Text block:
The Cisco Unified Trusted Firewal Traversal can be configured using TRP. When you have Cisco Unified CM as the call control agent, enable TRP under the appropriate dspfarm profile. If you have Cisco Unified CME as the call control agent, enable TRP under the appropriate VoIP dial peer. For more information about enabling TRP on CUCM, refer to http://www.cisco.com/en/US/docs/voice_ip_comm/cucmbe/admin/7_1_2/ccmsys/a05media.html#wp1062136.

This section contains the following procedures:

Configuring Firewall Traversal

Configuration Examples for Trusted Firewall Traversal using STUN

Configuring Firewall Traversal

Perform these tasks to configure firewall traversal.

SUMMARY STEPS

1. enable

2. configure terminal

3. voice service voip

4. stun

5. stun flowdata agent-id tag

6. stun flowdata shared-secret string

7. stun flowdata keepalive seconds

8. exit

9. voice class stun-usage tag

10. stun usage firewall-traversal flowdata

11. exit

12. dial peer voice tag voip

13. destination pattern tag

14. voice-class stun-usage tag

15. end

16. dspfarm Profile

17. Stun firewall-traversal flowdata

18. end

DETAILED STEPS

 
Command or Action 
Purpose 

Step 1 

enable

Example:

Router> enable

Enables privileged EXEC mode.

Enter your password if prompted.

Step 2 

configure terminal

Example:

Router# configure terminal

Enters global configuration mode.

Step 3 

voice service voip

Example:
Router(config)# voice service voip 

Enters voice-service configuration mode and specifies a voice-encapsulation type.

Step 4 

stun

Example:

Router(config-voi-serv)# stun

Enters STUN configuration mode.

Step 5 

stun flowdata agent-id tag

Example:
Router(config-serv-stun)# stun flowdata 
agent-id 35

Configure the STUN flowdata agent ID.

Dataset content:
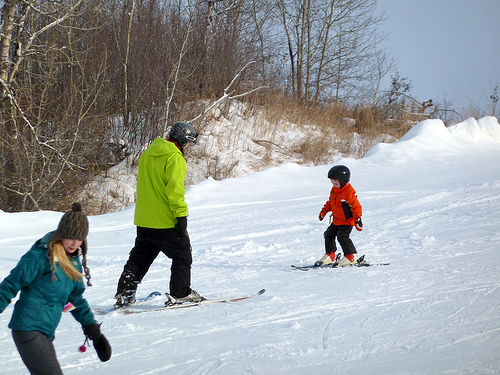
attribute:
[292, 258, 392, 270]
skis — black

...

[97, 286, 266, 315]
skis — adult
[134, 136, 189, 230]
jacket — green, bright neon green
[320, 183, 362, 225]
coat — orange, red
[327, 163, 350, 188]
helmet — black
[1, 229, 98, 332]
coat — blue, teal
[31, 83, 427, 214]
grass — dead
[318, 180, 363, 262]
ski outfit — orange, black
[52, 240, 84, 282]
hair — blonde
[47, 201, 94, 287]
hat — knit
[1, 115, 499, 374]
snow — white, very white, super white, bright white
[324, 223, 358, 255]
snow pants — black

---

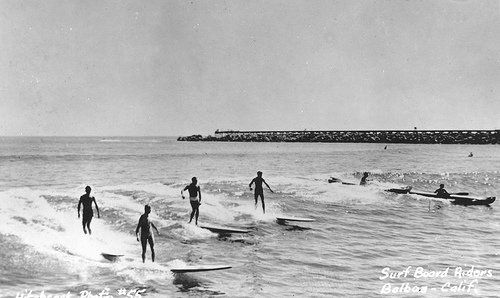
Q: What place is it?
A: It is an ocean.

Given exercise A: According to the firewall traversal text, where should TRP be enabled, and what determines that choice? Answer in one to three sentences.
Given exercise B: Reproduce everything in the firewall traversal text from "Router# configure terminal" down to "a voice-encapsulation type.".
Work from the text alone.

Correct output A: The choice depends on which call control agent is in use. With Cisco Unified CM, TRP is enabled under the appropriate dspfarm profile. With Cisco Unified CME, it is enabled under the appropriate VoIP dial peer.

Correct output B:
Router# configure terminal

Enters global configuration mode.

Step 3 

voice service voip

Example:
Router(config)# voice service voip 

Enters voice-service configuration mode and specifies a voice-encapsulation type.